1. Das sagt die Katholikin
«Die Kirche darf sich nicht dazwischen stellen»
Franziska Driessen-Reding, Präsidentin Synodalrat Katholische Kirche Kanton Zürich:
wir eltern: Konservative Kreise wollen, dass die Ehe und Familiengründung heterosexuellen Paaren vorbehalten bleibt. Warum sehen Sie als oberste Katholikin des Kantons Zürich das anders?
Franziska Driessen-Reding: Die Liebe ist das Schönste, was uns Menschen im Leben geschenkt werden kann. Und Gott ist die Quelle jeder Liebe, er liebt alle Menschen so, wie sie sind. Homosexuelle und Queere sind keine Fehler in Gottes Schöpfung. Wenn zwei Menschen ihre Liebe auch vor Gott bezeugen wollen und um seinen Segen bitten, darf sich doch die Kirche nicht dazwischen stellen und das verhindern wollen. Wer sind wir denn…?
Widerspricht Ihre Haltung nicht dem christlichen Glauben, der sagt, dass Homosexualität Sünde ist?
Es gibt in der Bibel, im Alten wie im Neuen Testament, einzelne Verse, die das tatsächlich so sagen. Aber diese Texte sind zwei- bis dreitausend Jahre alt und stammen aus einer ganz anderen Kultur und Epoche. Man darf nicht einzelne Verse da rausbrechen und als geltende Regel für alle Zeiten verkünden. Das ist blanker Fundamentalismus. Das Verständnis von Homosexualität hat sich um 180 Grad gewandelt. Unsere Kirche hinkt da noch ein wenig hinterher.

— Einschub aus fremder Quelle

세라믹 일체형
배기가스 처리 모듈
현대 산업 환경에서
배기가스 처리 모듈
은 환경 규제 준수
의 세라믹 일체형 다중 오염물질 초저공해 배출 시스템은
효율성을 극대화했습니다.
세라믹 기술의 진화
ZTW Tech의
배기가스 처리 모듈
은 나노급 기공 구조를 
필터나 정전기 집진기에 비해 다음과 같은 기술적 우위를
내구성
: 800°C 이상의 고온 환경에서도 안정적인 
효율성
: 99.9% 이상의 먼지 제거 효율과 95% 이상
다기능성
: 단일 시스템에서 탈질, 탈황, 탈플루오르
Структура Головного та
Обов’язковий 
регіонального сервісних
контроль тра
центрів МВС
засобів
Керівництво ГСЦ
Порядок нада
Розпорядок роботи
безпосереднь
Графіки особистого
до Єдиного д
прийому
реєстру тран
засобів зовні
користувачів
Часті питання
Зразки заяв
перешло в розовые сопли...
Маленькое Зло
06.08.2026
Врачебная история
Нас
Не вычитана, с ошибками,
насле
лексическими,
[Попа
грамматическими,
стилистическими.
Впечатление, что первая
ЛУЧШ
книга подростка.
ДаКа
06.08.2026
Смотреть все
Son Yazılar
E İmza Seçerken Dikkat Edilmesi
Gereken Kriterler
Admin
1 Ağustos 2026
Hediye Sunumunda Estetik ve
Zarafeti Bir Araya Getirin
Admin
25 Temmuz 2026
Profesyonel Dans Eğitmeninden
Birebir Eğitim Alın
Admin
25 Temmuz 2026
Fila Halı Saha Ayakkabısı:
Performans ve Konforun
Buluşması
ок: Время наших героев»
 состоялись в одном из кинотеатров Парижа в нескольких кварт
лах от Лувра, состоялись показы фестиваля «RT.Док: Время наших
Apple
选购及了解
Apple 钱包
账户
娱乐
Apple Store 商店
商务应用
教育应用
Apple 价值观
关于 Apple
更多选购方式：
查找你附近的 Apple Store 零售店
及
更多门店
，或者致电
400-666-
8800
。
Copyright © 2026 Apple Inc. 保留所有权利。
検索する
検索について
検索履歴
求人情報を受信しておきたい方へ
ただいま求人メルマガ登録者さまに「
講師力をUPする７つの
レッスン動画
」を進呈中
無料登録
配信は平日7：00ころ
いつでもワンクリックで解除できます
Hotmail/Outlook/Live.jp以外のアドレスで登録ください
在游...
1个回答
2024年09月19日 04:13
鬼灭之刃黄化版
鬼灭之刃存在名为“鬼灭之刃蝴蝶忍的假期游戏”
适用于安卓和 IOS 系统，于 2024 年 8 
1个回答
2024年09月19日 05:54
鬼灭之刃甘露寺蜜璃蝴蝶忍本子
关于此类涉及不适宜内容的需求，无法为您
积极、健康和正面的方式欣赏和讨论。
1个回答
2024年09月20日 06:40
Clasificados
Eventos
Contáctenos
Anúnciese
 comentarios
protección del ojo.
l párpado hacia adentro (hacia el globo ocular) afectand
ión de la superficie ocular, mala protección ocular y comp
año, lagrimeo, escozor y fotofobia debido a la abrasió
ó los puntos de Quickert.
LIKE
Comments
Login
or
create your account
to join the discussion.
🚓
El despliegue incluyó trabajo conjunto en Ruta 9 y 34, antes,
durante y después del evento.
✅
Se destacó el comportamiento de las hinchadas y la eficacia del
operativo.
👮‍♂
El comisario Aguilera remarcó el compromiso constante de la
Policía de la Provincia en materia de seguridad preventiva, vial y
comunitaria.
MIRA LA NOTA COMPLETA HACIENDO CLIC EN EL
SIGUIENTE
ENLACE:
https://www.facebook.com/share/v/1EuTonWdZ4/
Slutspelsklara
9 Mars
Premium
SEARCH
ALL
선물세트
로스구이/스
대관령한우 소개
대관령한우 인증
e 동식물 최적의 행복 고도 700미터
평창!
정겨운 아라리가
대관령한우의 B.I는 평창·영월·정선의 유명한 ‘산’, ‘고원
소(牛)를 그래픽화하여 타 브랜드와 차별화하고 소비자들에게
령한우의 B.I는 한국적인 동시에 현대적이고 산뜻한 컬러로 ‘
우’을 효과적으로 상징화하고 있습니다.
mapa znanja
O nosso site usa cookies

Die Schweizer Bischöfe sind gegen die Ehe für alle. Können Sie deren Beweggründe nachvollziehen?
Sie haben Angst davor, das Sakrament der Ehe zwischen Mann und Frau, die auch offen ist für Nachkommenschaft, könnte mit der Ausweitung des Ehebegriffs verwässert werden. Natürlich ist eine Ehe zwischen Mann und Frau und eine homosexuelle Beziehung nicht genau das Gleiche. Doch beides sind Formen echter Liebe. Letztlich zählt für mich nur das.
Sollen gleichgeschlechtliche Paare Kinder zeugen oder adoptieren können?
Warum sollten zwei Männer oder zwei Frauen schlechtere Eltern sein? Adoption ist natürlich sehr sensibel, im Zentrum steht das Wohl des Kindes. Das gilt für Hetero- wie für Homopaare. Eine genaue Prüfung, in welche Umgebung ein Kind kommt, ist sehr wichtig.
Bezüglich Leihmutterschaft habe ich schon Bedenken. Sollte sie dereinst tatsächlich Thema werden, wie es die Gegner befürchten, müssen wir uns überlegen, wie verhindert werden kann, dass Frauen ausgebeutet werden, die aus Not ihren Körper «leihen». Fortpflanzungsmedizin als Geschäft müssen wir kritisch hinterfragen. Doch deswegen nun das Zeugungs- und Adoptionsrecht homosexueller Paare zu bekämpfen, ist total unglaubwürdig.